Porque el ruido es el protagonista de las campañas. Una campaña emite decibelios como el planeta emite gigatoneladas de CO2, y no reconocerlo es otra forma de negacionismo. Los estrategas que las diseñan saben que vivimos en la era del ruido y saben además que una formación sin ruido quedaría condenada a la invisibilidad, que es lo mismo que decir a la extinción, como el hacha de madera se extinguió en la era de los metales. Pero esta vez han ido demasiado lejos y ante el miedo al empacho ciudadano, la próxima campaña durará ocho días en lugar de los 15 reglamentarios con el fin de conservar al votante y que no se convierta en una especie en vías de extinción. Si esto ocurriera, si esto fuera más allá del puro tremendismo subjetivo, el sistema democrático se desmoronaría. 'Si no hubiera ninguna bruja, ¿quién querría ser diablo?', dijo Mefistófeles a las Lamias.
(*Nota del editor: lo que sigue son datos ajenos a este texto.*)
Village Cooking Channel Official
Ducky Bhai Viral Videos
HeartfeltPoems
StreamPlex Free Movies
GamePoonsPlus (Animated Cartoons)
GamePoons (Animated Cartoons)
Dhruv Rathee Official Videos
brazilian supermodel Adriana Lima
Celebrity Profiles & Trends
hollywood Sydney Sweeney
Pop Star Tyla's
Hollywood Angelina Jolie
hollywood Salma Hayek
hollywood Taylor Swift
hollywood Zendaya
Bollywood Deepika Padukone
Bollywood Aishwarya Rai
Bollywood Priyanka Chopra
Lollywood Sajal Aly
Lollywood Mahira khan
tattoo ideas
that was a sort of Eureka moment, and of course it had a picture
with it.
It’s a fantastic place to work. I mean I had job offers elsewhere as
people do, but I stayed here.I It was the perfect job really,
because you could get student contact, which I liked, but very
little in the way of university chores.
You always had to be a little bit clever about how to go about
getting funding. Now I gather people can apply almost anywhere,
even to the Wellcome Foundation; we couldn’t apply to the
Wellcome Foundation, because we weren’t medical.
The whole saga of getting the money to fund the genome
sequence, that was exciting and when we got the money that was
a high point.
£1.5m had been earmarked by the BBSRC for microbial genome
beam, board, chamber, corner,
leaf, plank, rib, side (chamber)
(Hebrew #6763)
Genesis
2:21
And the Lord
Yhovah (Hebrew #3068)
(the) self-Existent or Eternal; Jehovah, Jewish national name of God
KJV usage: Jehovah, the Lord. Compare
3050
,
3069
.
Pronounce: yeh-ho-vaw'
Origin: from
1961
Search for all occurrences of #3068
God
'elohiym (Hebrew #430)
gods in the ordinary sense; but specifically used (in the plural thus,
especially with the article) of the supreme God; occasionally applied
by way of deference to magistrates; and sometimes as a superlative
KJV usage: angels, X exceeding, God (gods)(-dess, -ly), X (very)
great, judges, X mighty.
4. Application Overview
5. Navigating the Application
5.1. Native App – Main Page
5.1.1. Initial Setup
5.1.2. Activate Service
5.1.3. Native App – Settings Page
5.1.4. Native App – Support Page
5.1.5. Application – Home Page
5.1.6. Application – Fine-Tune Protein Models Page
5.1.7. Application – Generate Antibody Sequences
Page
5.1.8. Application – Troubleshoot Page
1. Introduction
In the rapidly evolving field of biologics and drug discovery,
Ante tales atropellos, ¿sería posible que las nuevas generaciones -mucho más preparadas y concienciadas- decidieran rebelarse ante la ofensa que supone la intromisión electoralista y, siguiendo el modelo Greta Thunberg, se formara un movimiento de masas? Desde aquí colaboro con mi tímido manifiesto: no queremos esgrimir el socorrido 'no gracias' o 'lo siento, voy con prisa' cuando el político nos aborda en la calle con un bolígrafo de propaganda y un folleto. No queremos escuchar musiquillas pegadizas de verbena que a menudo se solapan. Rechazamos el gasto de campaña -se habla de 140 millones de euros- y el exceso de papel en los buzones… Y así hasta llenar un pliego entero. (Cierto que ahora uno puede pedir que le excluyan de recibir propaganda rellenando un sencillo impreso o por vía online).
Y lo mismo que las relaciones de género están experimentando una profunda transformación a partir del esfuerzo feminista, también para aminorar el impacto de las campañas -que en otros países son todavía más largas y más caras- se necesitaría un movimiento MeToo cuyo hashtag podría ser #nolosoportamos, se me ocurre, u otro eslogan parecido.
Tengo un amigo, muy crítico él y algo cínico, que a menudo esgrime una máxima sin adjudicarse su autoría: «No me fastidia que me mientas, sino que creas que te creo». Opino que, como la frase de Tolstói, reúne la esencia de todo lo que aquí se ha dicho.